Pharmacists make dispensing errors consistently closer to the end of a 12 hour shift then in the morning. The most serious error I have ever made was on the label of a prescription for Dexamyl Spansules. This was in 1966. The product was a diet “pill” manufactured by Smith Klein & French. It was a Spansule, a sustained release product designed for once a day use, in the morning. The ingedients were 15 mg of Dextro-amphetamine Sulfate and 3o mg of amobarbital to “take the edge off”.
I came to work that day at 8:00 AM and my day ended at 10:00 PM. Fourteen hours with no uninterrupted meal breaks or rest breaks. The prescription was presented at around 9:00 PM, thirteen hours after I came in to work.
Of course, I knew that the Sig was “One capsule once a day”. Still, being well compromised, tired and hungry, I, inexplicably, put “One capsule FOUR times a day” on the label.
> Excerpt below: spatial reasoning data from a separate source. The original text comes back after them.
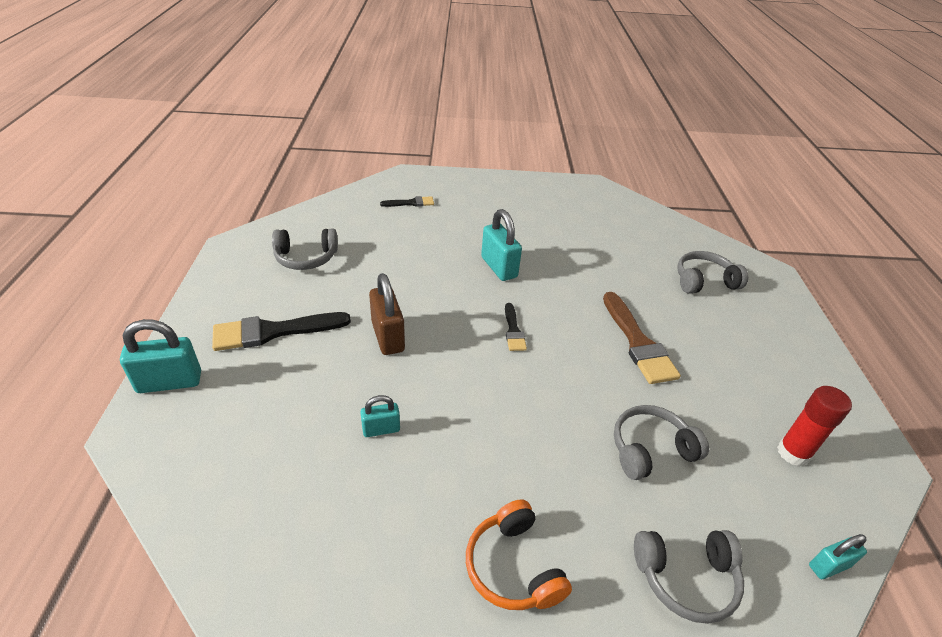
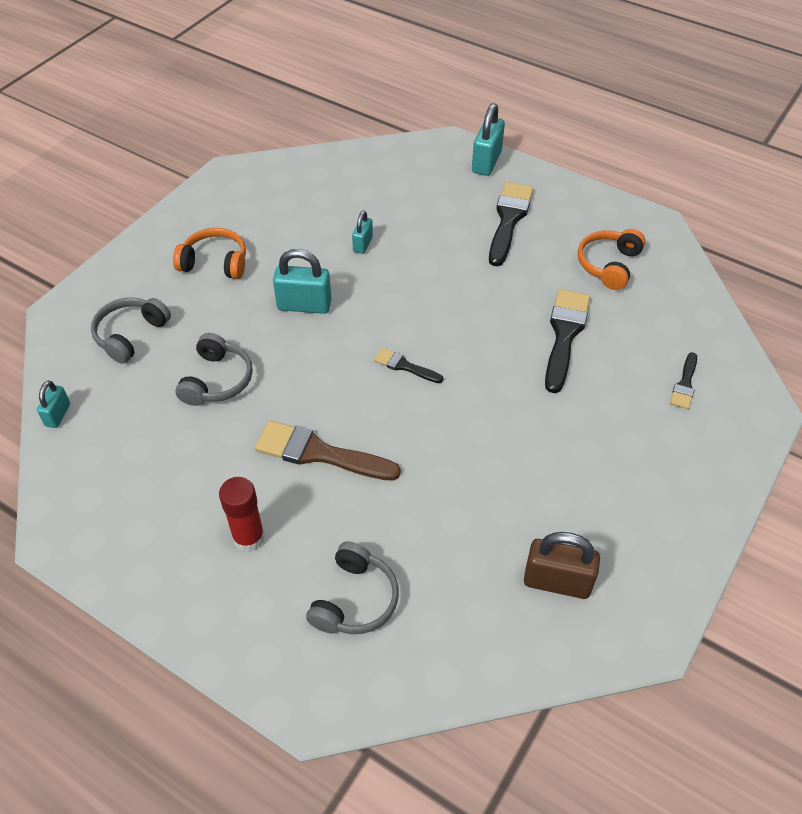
camera: 125 degrees right, 10 degrees up
grey headphones [272,228,338,270] -> orange headphones [578,229,646,290]
brown padlock [369,273,405,355] -> brown padlock moved to [524,532,600,599]
turquoise padlock [481,209,522,281] -> turquoise padlock moved to [273,249,331,314]
red glue stick [777,386,852,466] -> red glue stick moved to [219,477,265,552]
none -> black brush [545,289,590,393]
Three days later, the patient’s husband came in with the bottle. “What the hell is this stuff?” he demanded. “My wife can’t sleep. She is up all night doing hippie love dances to loud music in the living room. Last night she was dancing topless with the shades on the windows wide open. The music is so loud that a neighbor called the police. What the hell did the doctor give her?”
My heart sank and my stomach churned when I looked at the label. I had to tell this guy what I had done. I can confidently state that that error was 90% due to my being exhausted. I am a careful and competent pharmacist now and I was attentive in 1966.
We must present our argument in such a compelling manner that the members of the fifty state boards of pharmacy are forced to take action.
The chain drug store companies won’t make changes unilaterally. They would perceive giving the pharmacists any concessions a competitive disadvantage. However, I don’t see much argument if they are all forced to obey pharmacy laws. The wait for the chains to act on their own would be long and drawn out.
Changes will come at rocket speed if a patient has a story of getting errors in their prescription because the pharmacist was tired. Urge your patients to tell their stories.
The pharmacy boards do not care about your lousy working conditions. They are mandated to regulate the profession of pharmacy in a manner that prevents danger to the public. They boards have been looking the other way for decades. They are NOT doing their job. The boards must be compelled to step up and do the right thing.